> [WHAT THE EXERCISE ASKS]:
Return the first line of the listing below and all the lines after it through the one containing "s dostatečným výkonem", exactly, without pictures.

> [RECORDS FOR THE EXERCISE]:
•••

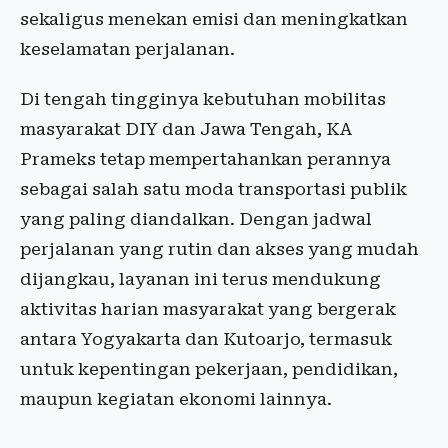
sekaligus menekan emisi dan meningkatkan
keselamatan perjalanan.
Di tengah tingginya kebutuhan mobilitas
masyarakat DIY dan Jawa Tengah, KA
Prameks tetap mempertahankan perannya
sebagai salah satu moda transportasi publik
yang paling diandalkan. Dengan jadwal
perjalanan yang rutin dan akses yang mudah
dijangkau, layanan ini terus mendukung
aktivitas harian masyarakat yang bergerak
antara Yogyakarta dan Kutoarjo, termasuk
untuk kepentingan pekerjaan, pendidikan,
maupun kegiatan ekonomi lainnya.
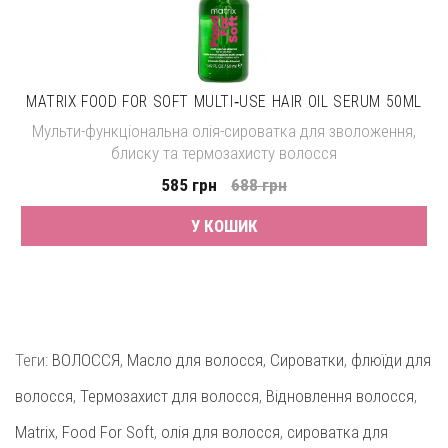
MATRIX FOOD FOR SOFT MULTI‑USE HAIR OIL SERUM 50ML
Мульти-функціональна олія-сироватка для зволоження,
блиску та термозахисту волосся
585 грн
688 грн
У КОШИК
Теги:
ВОЛОССЯ
,
Масло для волосся
,
Сироватки
,
флюїди для
волосся
,
Термозахист для волосся
,
Відновлення волосся
,
Matrix
,
Food For Soft
,
олія для волосся
,
сироватка для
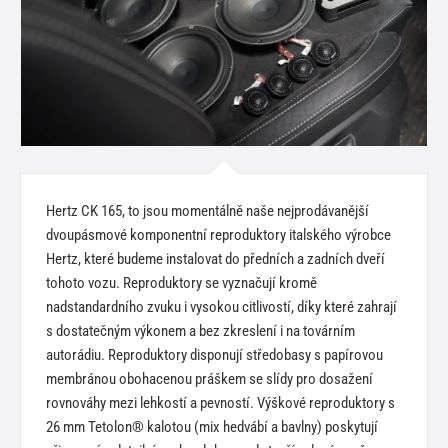
Hertz CK 165, to jsou momentálně naše nejprodávanější
dvoupásmové komponentní reproduktory italského výrobce
Hertz, které budeme instalovat do předních a zadních dveří
tohoto vozu. Reproduktory se vyznačují kromě
nadstandardního zvuku i vysokou citlivostí, díky které zahrají
s dostatečným výkonem a bez zkreslení i na továrním
autorádiu. Reproduktory disponují středobasy s papírovou
membránou obohacenou práškem se slídy pro dosažení
rovnováhy mezi lehkostí a pevností. Výškové reproduktory s
26 mm Tetolon® kalotou (mix hedvábí a bavlny) poskytují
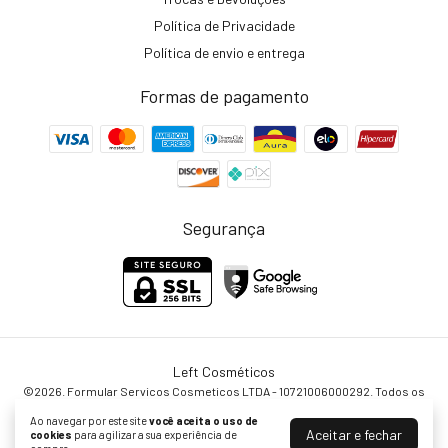
Política de Privacidade
Política de envio e entrega
Formas de pagamento
Segurança
Left Cosméticos
©2026. Formular Servicos Cosmeticos LTDA - 10721006000292. Todos os
direitos reservados.
Ao navegar por este site
você aceita o uso de
Aceitar e fechar
cookies
para agilizar a sua experiência de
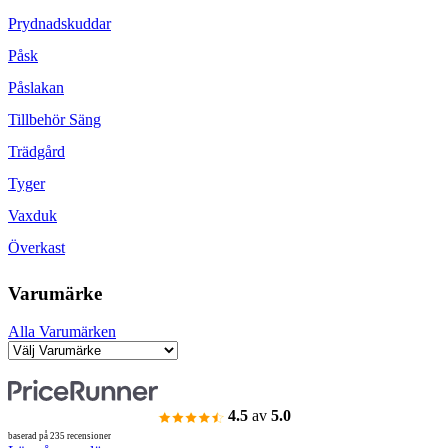
Prydnadskuddar
Påsk
Påslakan
Tillbehör Säng
Trädgård
Tyger
Vaxduk
Överkast
Varumärke
Alla Varumärken
4.5
av
5.0
baserad på 235 recensioner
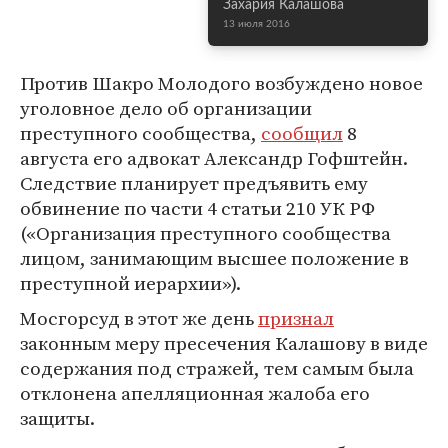
Захария Калашова
13 июля 2016
Против Шакро Молодого возбуждено новое
уголовное дело об организации
преступного сообщества,
сообщил
8
августа его адвокат Александр Гофштейн.
Следствие планирует предъявить ему
обвинение по части 4 статьи 210 УК РФ
(«Организация преступного сообщества
лицом, занимающим высшее положение в
преступной иерархии»).
Мосгорсуд в этот же день
признал
законным меру пресечения Калашову в виде
содержания под стражей, тем самым была
отклонена апелляционная жалоба его
защиты.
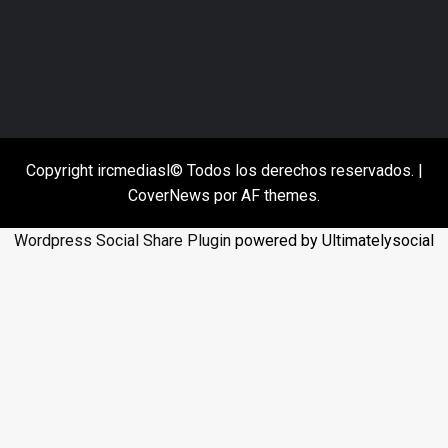
Copyright ircmediasl© Todos los derechos reservados.
|
CoverNews
por AF themes.
Wordpress Social Share Plugin
powered by Ultimatelysocial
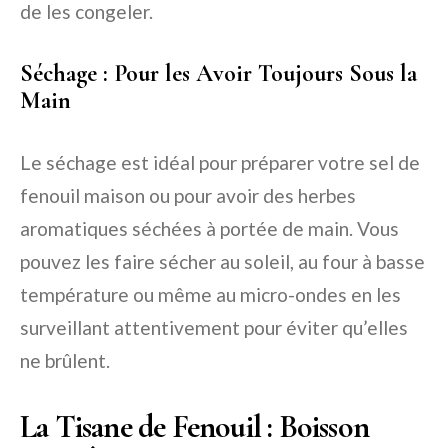
de les congeler.
Séchage : Pour les Avoir Toujours Sous la
Main
Le séchage est idéal pour préparer votre sel de
fenouil maison ou pour avoir des herbes
aromatiques séchées à portée de main. Vous
pouvez les faire sécher au soleil, au four à basse
température ou même au micro-ondes en les
surveillant attentivement pour éviter qu’elles
ne brûlent.
La Tisane de Fenouil : Boisson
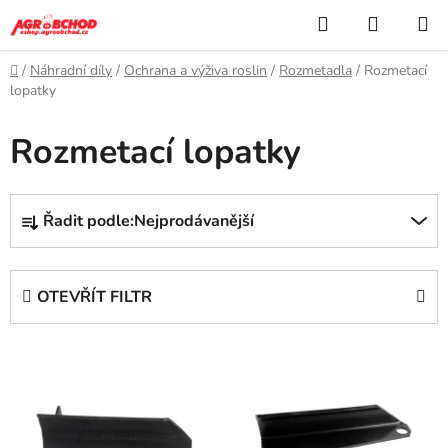
Přejít
Hledat
NÁKUP
na
KOŠÍK
obsah
Domů
/
Náhradní díly
/
Ochrana a výživa roslin
/
Rozmetadla
/
Rozmetací
lopatky
Rozmetací lopatky
Ř
Řadit podle:
Nejprodávanější
a
z
e
OTEVŘÍT FILTR
n
í
V
p
ý
r
p
o
i
d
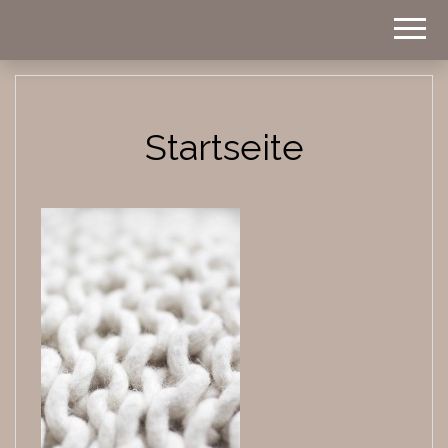
Homestyle
BWOHNT
Startseite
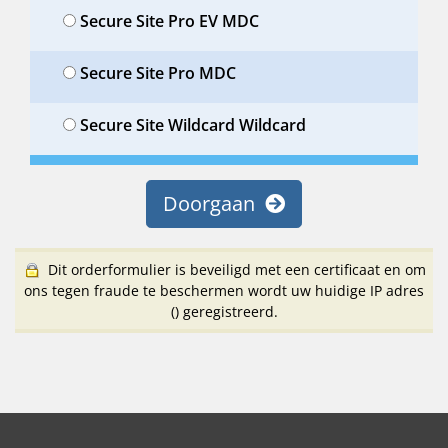
Secure Site Pro EV MDC
Secure Site Pro MDC
Secure Site Wildcard Wildcard
Doorgaan
Dit orderformulier is beveiligd met een certificaat en om
ons tegen fraude te beschermen wordt uw huidige IP adres
(
) geregistreerd.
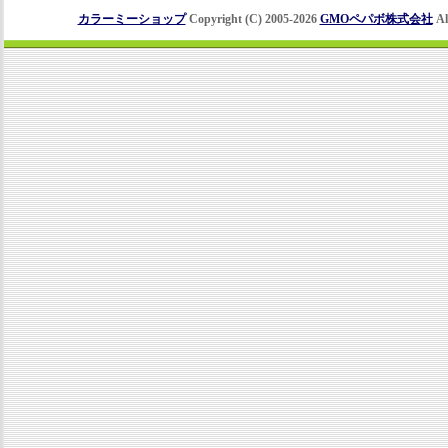
カラーミーショップ
Copyright (C) 2005-2026
GMOペパボ株式会社
Al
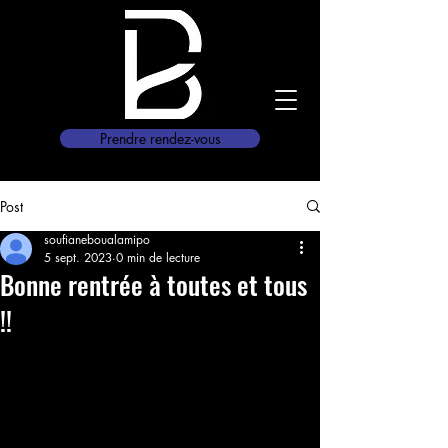
Prendre rendez-vous
Post
soufianeboualamipo
5 sept. 2023
0 min de lecture
Bonne rentrée à toutes et tous
!!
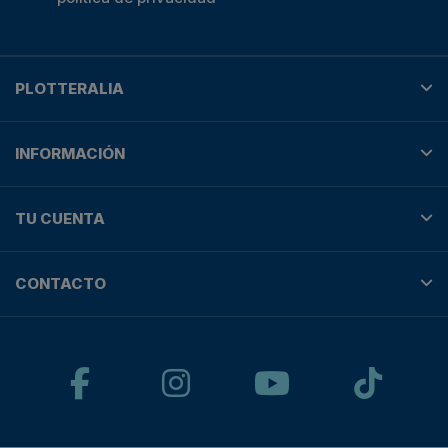
PLOTTERALIA
INFORMACIÓN
TU CUENTA
CONTACTO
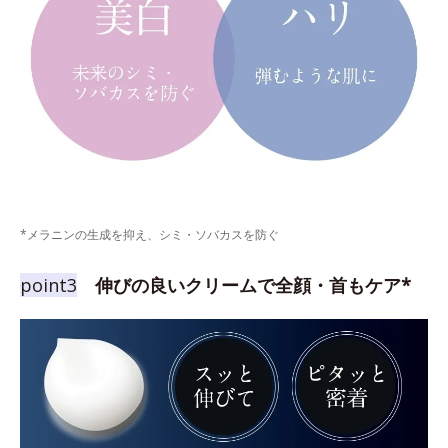
*メラニンの生成を抑え、シミ・ソバカスを防ぐ
point3
伸びの良いクリームで全顔・首もケア*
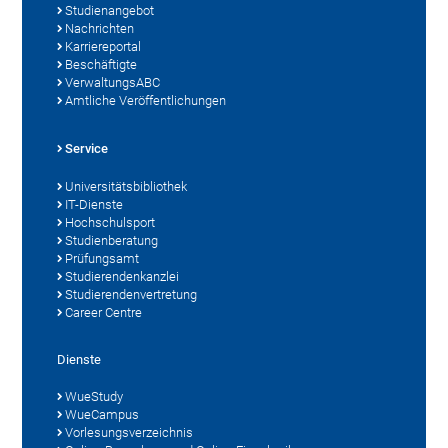
Studienangebot
Nachrichten
Karriereportal
Beschäftigte
VerwaltungsABC
Amtliche Veröffentlichungen
Service
Universitätsbibliothek
IT-Dienste
Hochschulsport
Studienberatung
Prüfungsamt
Studierendenkanzlei
Studierendenvertretung
Career Centre
Dienste
WueStudy
WueCampus
Vorlesungsverzeichnis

•••

> [THE ANSWER]:
sekaligus menekan emisi dan meningkatkan
keselamatan perjalanan.
Di tengah tingginya kebutuhan mobilitas
masyarakat DIY dan Jawa Tengah, KA
Prameks tetap mempertahankan perannya
sebagai salah satu moda transportasi publik
yang paling diandalkan. Dengan jadwal
perjalanan yang rutin dan akses yang mudah
dijangkau, layanan ini terus mendukung
aktivitas harian masyarakat yang bergerak
antara Yogyakarta dan Kutoarjo, termasuk
untuk kepentingan pekerjaan, pendidikan,
maupun kegiatan ekonomi lainnya.
MATRIX FOOD FOR SOFT MULTI‑USE HAIR OIL SERUM 50ML
Мульти-функціональна олія-сироватка для зволоження,
блиску та термозахисту волосся
585 грн
688 грн
У КОШИК
Теги:
ВОЛОССЯ
,
Масло для волосся
,
Сироватки
,
флюїди для
волосся
,
Термозахист для волосся
,
Відновлення волосся
,
Matrix
,
Food For Soft
,
олія для волосся
,
сироватка для
Hertz CK 165, to jsou momentálně naše nejprodávanější
dvoupásmové komponentní reproduktory italského výrobce
Hertz, které budeme instalovat do předních a zadních dveří
tohoto vozu. Reproduktory se vyznačují kromě
nadstandardního zvuku i vysokou citlivostí, díky které zahrají
s dostatečným výkonem a bez zkreslení i na továrním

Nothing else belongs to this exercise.